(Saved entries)
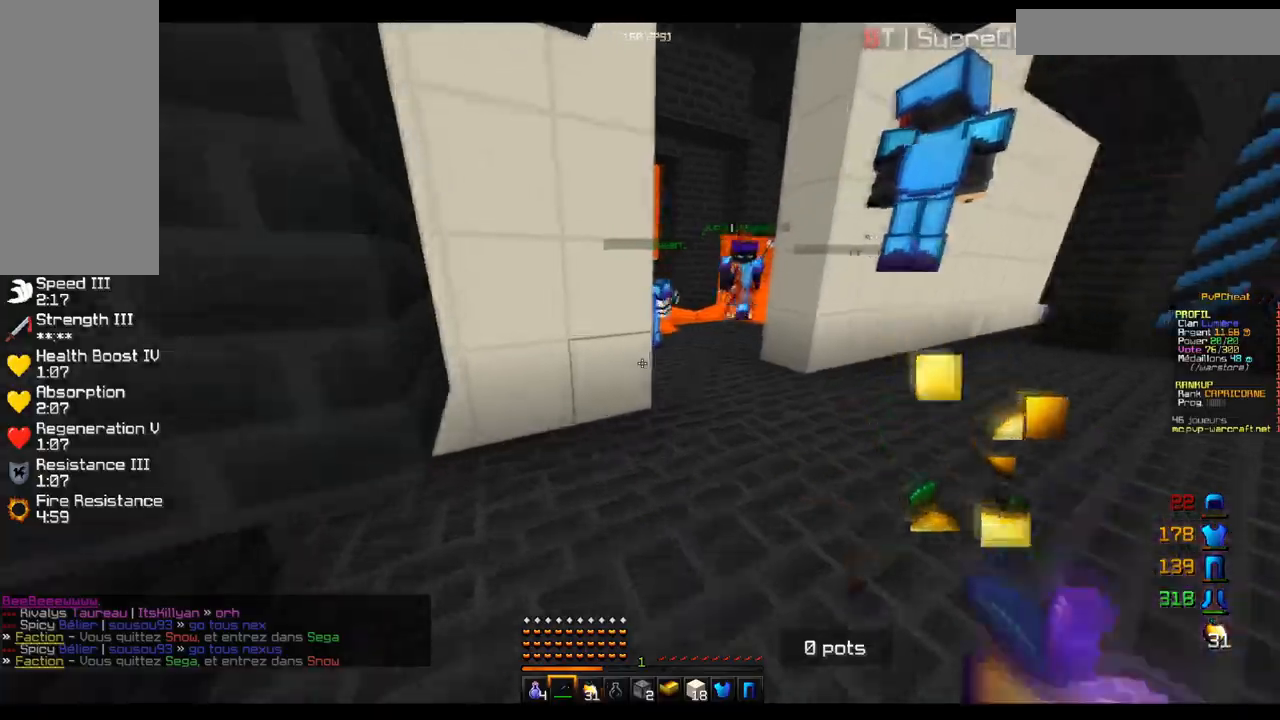
{"keys": ["z"], "mouse": [], "events": [[33, "q", "up"], [117, "d", "down"], [367, "d", "up"]]}
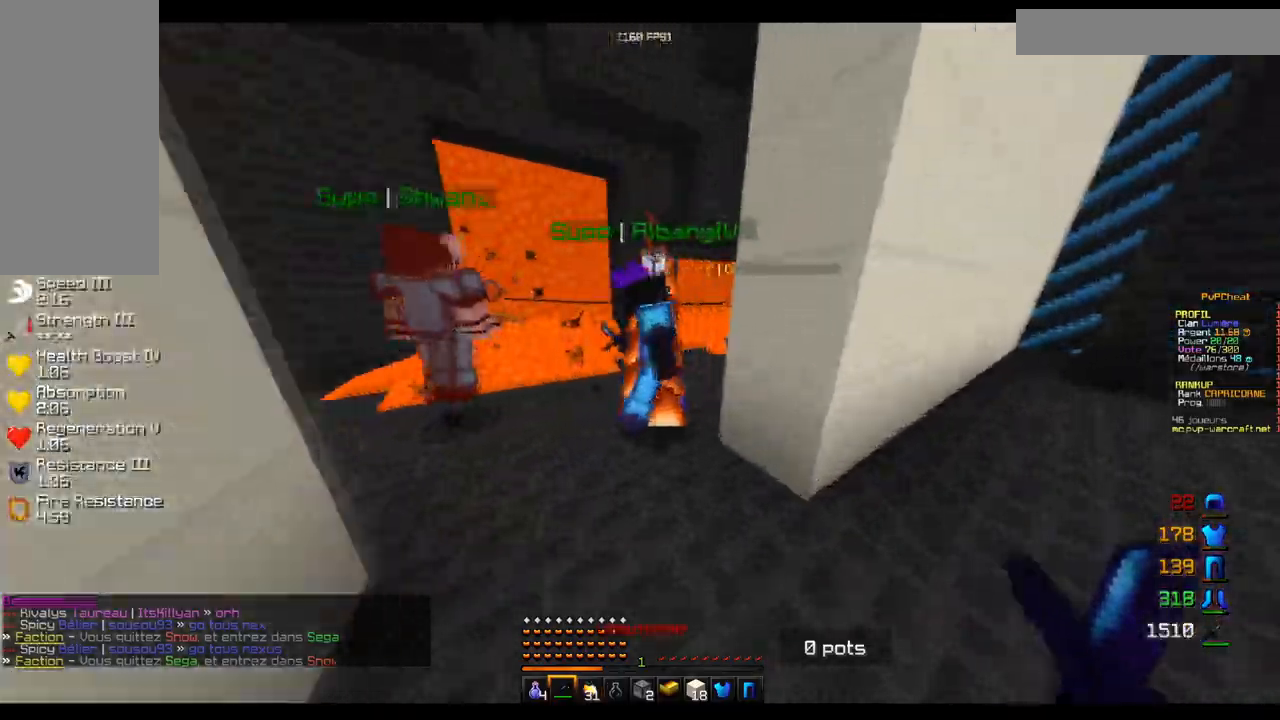
{"keys": ["d"], "mouse": ["left"], "events": [[17, "mouse_left", "down"], [34, "q", "down"], [67, "z", "up"], [117, "mouse_left", "up"], [150, "mouse_left", "down"], [150, "s", "down"], [217, "s", "up"], [301, "z", "down"], [351, "q", "up"], [401, "d", "down"], [467, "z", "up"]]}
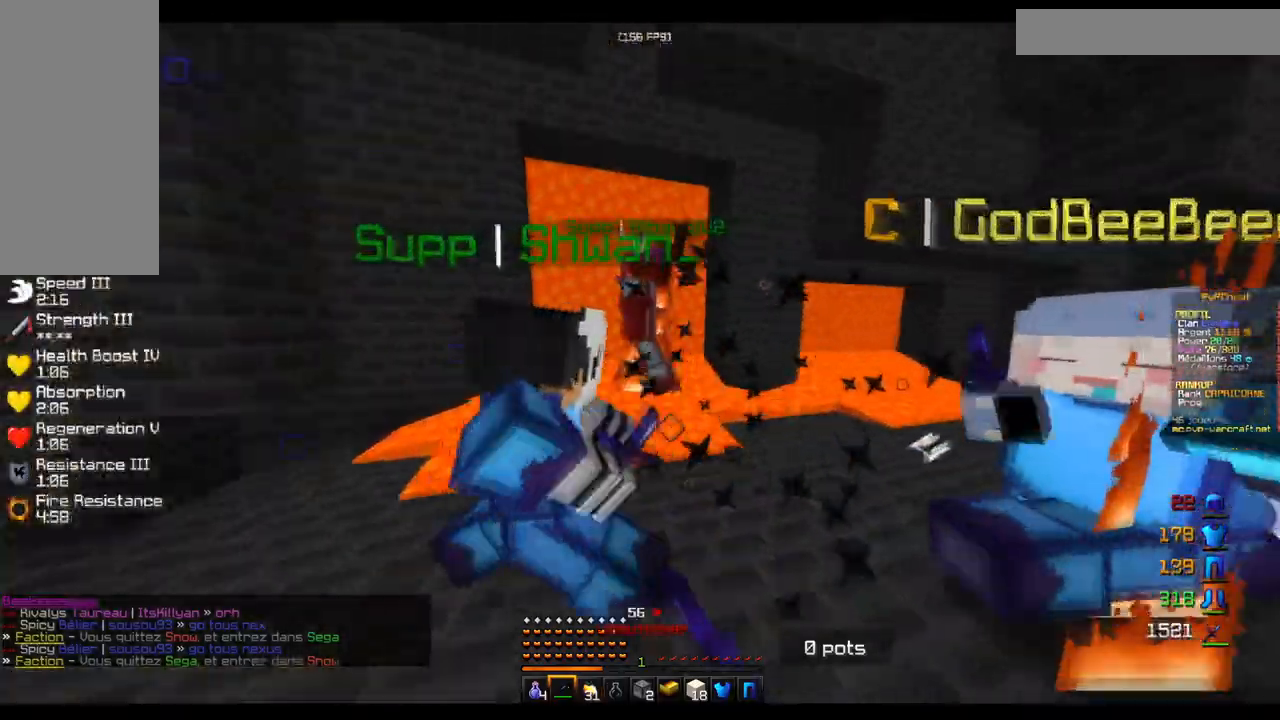
{"keys": ["q", "s"], "mouse": ["left"], "events": [[50, "z", "down"], [83, "d", "up"], [167, "z", "up"], [233, "mouse_left", "up"], [233, "s", "down"], [267, "mouse_left", "down"], [400, "mouse_left", "up"], [434, "mouse_left", "down"], [467, "q", "down"]]}
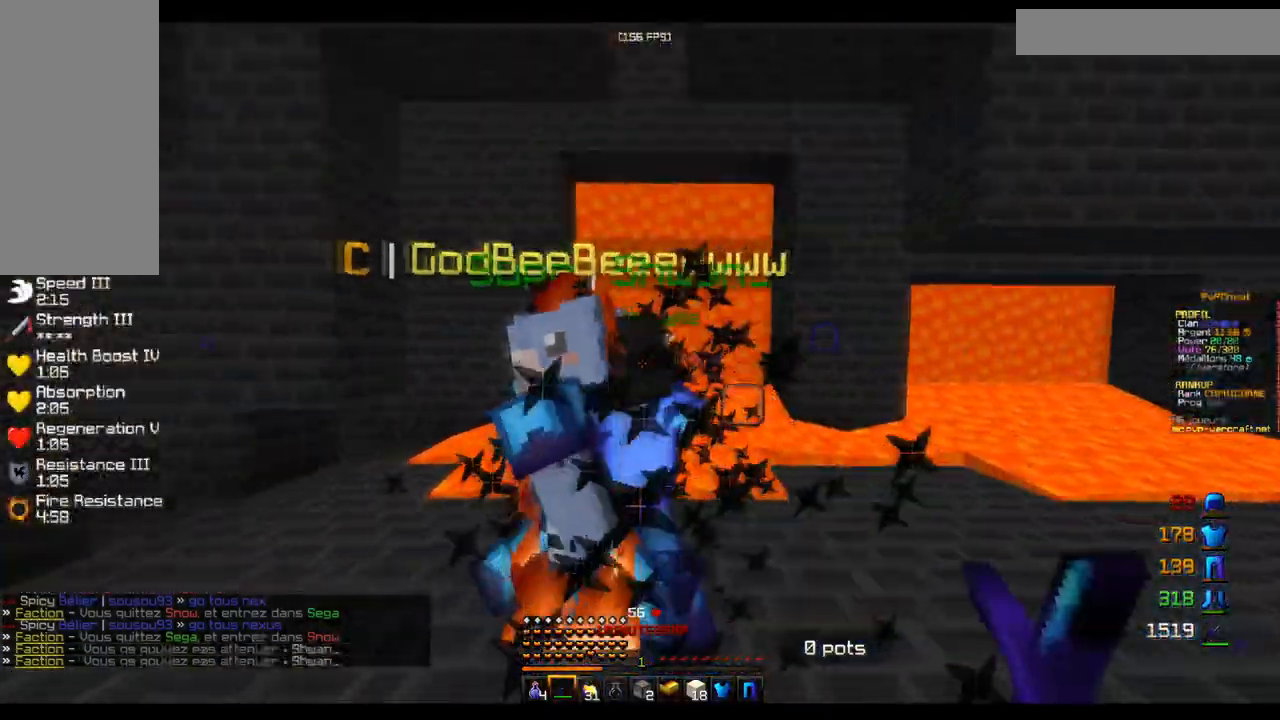
{"keys": ["d", "q"], "mouse": ["left"], "events": [[17, "s", "up"], [67, "z", "down"], [217, "d", "down"], [234, "q", "up"], [317, "z", "up"], [467, "q", "down"]]}
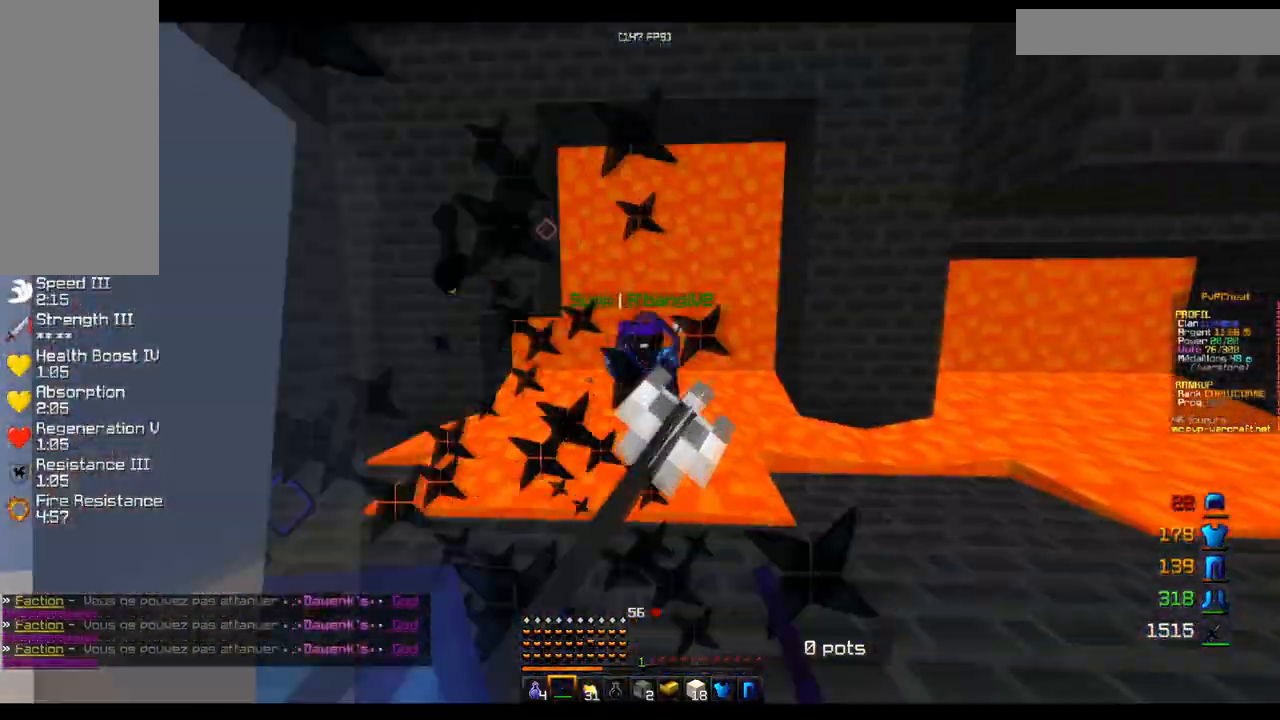
{"keys": ["z"], "mouse": ["left"], "events": [[17, "d", "up"], [67, "s", "down"], [317, "s", "up"], [367, "mouse_left", "up"], [400, "z", "down"], [467, "mouse_left", "down"], [484, "q", "up"]]}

▶ [WHAT NEEDS TO BE DONE]
Return every record above exactly as written, but drop the pictures.

▶ [TASK RESPONSE]
{"keys": ["z"], "mouse": [], "events": [[33, "q", "up"], [117, "d", "down"], [367, "d", "up"]]}
{"keys": ["d"], "mouse": ["left"], "events": [[17, "mouse_left", "down"], [34, "q", "down"], [67, "z", "up"], [117, "mouse_left", "up"], [150, "mouse_left", "down"], [150, "s", "down"], [217, "s", "up"], [301, "z", "down"], [351, "q", "up"], [401, "d", "down"], [467, "z", "up"]]}
{"keys": ["q", "s"], "mouse": ["left"], "events": [[50, "z", "down"], [83, "d", "up"], [167, "z", "up"], [233, "mouse_left", "up"], [233, "s", "down"], [267, "mouse_left", "down"], [400, "mouse_left", "up"], [434, "mouse_left", "down"], [467, "q", "down"]]}
{"keys": ["d", "q"], "mouse": ["left"], "events": [[17, "s", "up"], [67, "z", "down"], [217, "d", "down"], [234, "q", "up"], [317, "z", "up"], [467, "q", "down"]]}
{"keys": ["z"], "mouse": ["left"], "events": [[17, "d", "up"], [67, "s", "down"], [317, "s", "up"], [367, "mouse_left", "up"], [400, "z", "down"], [467, "mouse_left", "down"], [484, "q", "up"]]}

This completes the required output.